GIVEN TEXT:
The architecture is based in the one described in the provided paper.
We use an architecture in which there is a separate output unit for each possible action, an donly the state is an input to the neural network. The main advantage of this type of architecture is the ability to compute Q-values for all possible actions in a given state with only a single forward pass through the network.
The neural network architecture consists in an two fully connected hidden layers with a ReLU activation function and a fully connected linear output layer:
- Fully connected layer - input: 37 (state size) output: 64 activation : Relu
- Fully connected layer - input: 64 output: 64 activation : Relu
- Fully connected layer - input: 64 output: 4 (action size)
The scores was a positive reward of 1 if the agent takes a yellow banana, if the agent takes a blue banana it obtains a reward of -1.
The algorithm has a batche size of 64. The behaviour policy during training was epsilon-greedy from 1 to 0.1 with a decay of 0.995 over each episode with a minimum of 0.1 and a discount rate of 0.99.
In the training we use Adam like optimizer algorithm, a learning rate of 0.001 and a Mean Sequare Error (MSE) to regularize losses.
The target model update will be done every 4 steps, each episode has 1000 steps with a maximum of 2000 episodes.
The execution of the agent within this environment was resolved in a surprisingly 380 episodes as you can see in the image below, but this is a hardly repeteable result because it depens on the initial conditions and the randomly choosen actions.
- Extensive hyperparameter optimization
- Double Deep Q Networks
- Prioritized Experience Replay
- Dueling Deep Q Networks

COLLECTED DATA:
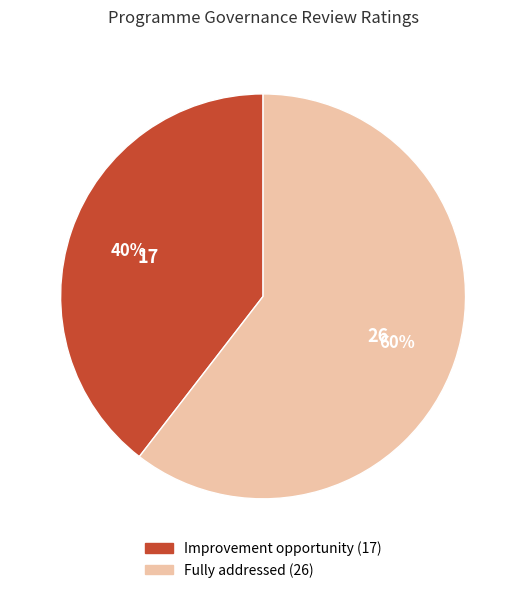

How many slices are in this pie chart?

2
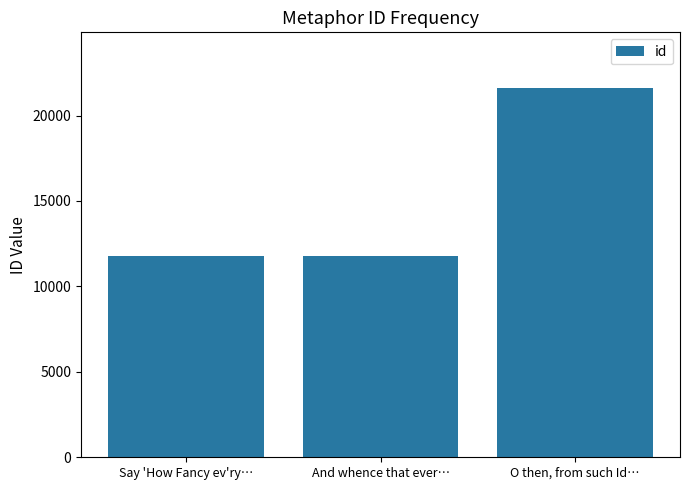

What is the change in value from And whence that ever… to O then, from such Id…?

+9855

ASSIGNMENT:
Reproduce the entire deep Q-network write-up word for word. The data has no connection to the text.

SOLVED EXERCISE:
The architecture is based in the one described in the provided paper.
We use an architecture in which there is a separate output unit for each possible action, an donly the state is an input to the neural network. The main advantage of this type of architecture is the ability to compute Q-values for all possible actions in a given state with only a single forward pass through the network.
The neural network architecture consists in an two fully connected hidden layers with a ReLU activation function and a fully connected linear output layer:
- Fully connected layer - input: 37 (state size) output: 64 activation : Relu
- Fully connected layer - input: 64 output: 64 activation : Relu
- Fully connected layer - input: 64 output: 4 (action size)
The scores was a positive reward of 1 if the agent takes a yellow banana, if the agent takes a blue banana it obtains a reward of -1.
The algorithm has a batche size of 64. The behaviour policy during training was epsilon-greedy from 1 to 0.1 with a decay of 0.995 over each episode with a minimum of 0.1 and a discount rate of 0.99.
In the training we use Adam like optimizer algorithm, a learning rate of 0.001 and a Mean Sequare Error (MSE) to regularize losses.
The target model update will be done every 4 steps, each episode has 1000 steps with a maximum of 2000 episodes.
The execution of the agent within this environment was resolved in a surprisingly 380 episodes as you can see in the image below, but this is a hardly repeteable result because it depens on the initial conditions and the randomly choosen actions.
- Extensive hyperparameter optimization
- Double Deep Q Networks
- Prioritized Experience Replay
- Dueling Deep Q Networks